— Source document —
※ ※ ※

1549: cataract surgery in angle closure

Cataract surgery in the setting of angle closure glaucoma is very challenging because the anterior chamber is very shallow, the iris may be ischemic, the pupil will be small, and there could already be underlying optic nerve damage to limit the post-op vision. Cataract surgery is also very helpful in cases of narrow angle glaucoma or angle closure glaucoma since we remove the 4-5mm thick human lens (the cataract) and replace it with a man-made lens (the IOL) which is about 1 mm thin. This allows the narrow angle to instantly widen to a normal, wide open angle and it makes the anterior chamber deep. This video shows our guest surgeon’s approach to performing cataract surgery in the setting of angle closure glaucoma. I am certain that you will learn a lot of valuable lessons from this video.

link here

1 Comment

  1. Dear Prof Devgan

    Thank you for this case. I have 1 question to ask and it is about the K readings. I am currently seeing a patient who had presented with bilateral Acute Angle Closure for which PI’s could not be done successfully after multiple attempts. We decided to go for a bilateral sequential cataract extraction to break the attack starting with the worse eye. I am still assessing the patient doing multiple topography scans there is an expected decrease in pachymetry by around 100 microns (from 739 to 633 and 693 to 594) post op with normal IOP control in both eyes. She still has ongoing inflammation despite giving intracam kenalog intra-op and taildown of steroids (since the 1st operation on 11/5/22).

    The results below show the lens biometry taken with the same biometer 1 week after the right cataract (temporal incision) was done. There is a significant difference between the IOL calcs

    Date 10/5/2022 16/5/2022 (Pseudophakic acryclic option selected)
    R1 42.60 @137 42.12 @ 148
    R2 44.84 @ 47 44.13 @ 58
    Ast 2.24 @ 47 2.00 @ 58
    WTW 11.4 11.36
    AL 22.91 22.73
    CCT 739 na
    AD 1.45 na
    ACD 2.19 na

    IOL calc 22.50D = 0.16D 24.00D = -0.07D

    If you had a patient with AAC like we had, and no options like laser correction for any refractive surprises, how would you plan your surgery with this in mind, to give the patient the best possible vision with a monofocal lens. I was going to present the case to you for discussion once she settles completely but since you posted this now I decided to ask for your thoughts.

※ ※ ※

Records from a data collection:
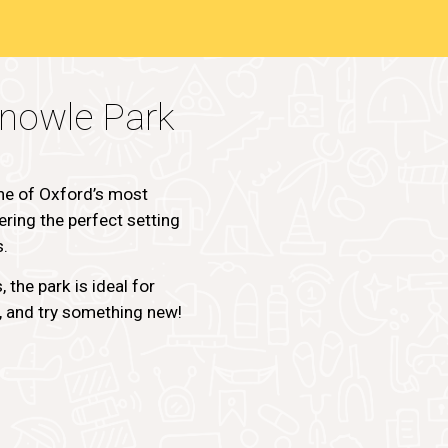
nowle Park
ne of Oxford’s most
ring the perfect setting
s.
 the park is ideal for
s, and try something new!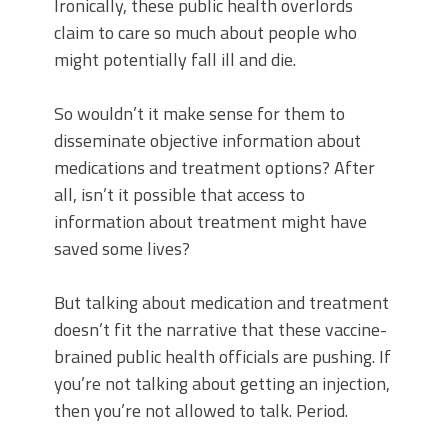
Ironically, these public health overlords
claim to care so much about people who
might potentially fall ill and die.
So wouldn’t it make sense for them to
disseminate objective information about
medications and treatment options? After
all, isn’t it possible that access to
information about treatment might have
saved some lives?
But talking about medication and treatment
doesn’t fit the narrative that these vaccine-
brained public health officials are pushing. If
you’re not talking about getting an injection,
then you’re not allowed to talk. Period.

※ ※ ※

— Prompt —
From the page on cataract surgery in angle closure, quote word for word the passage that begins at "Thank you for" and ends after "operation on 11/5/22).".

— Answer to this problem —
Thank you for this case. I have 1 question to ask and it is about the K readings. I am currently seeing a patient who had presented with bilateral Acute Angle Closure for which PI’s could not be done successfully after multiple attempts. We decided to go for a bilateral sequential cataract extraction to break the attack starting with the worse eye. I am still assessing the patient doing multiple topography scans there is an expected decrease in pachymetry by around 100 microns (from 739 to 633 and 693 to 594) post op with normal IOP control in both eyes. She still has ongoing inflammation despite giving intracam kenalog intra-op and taildown of steroids (since the 1st operation on 11/5/22).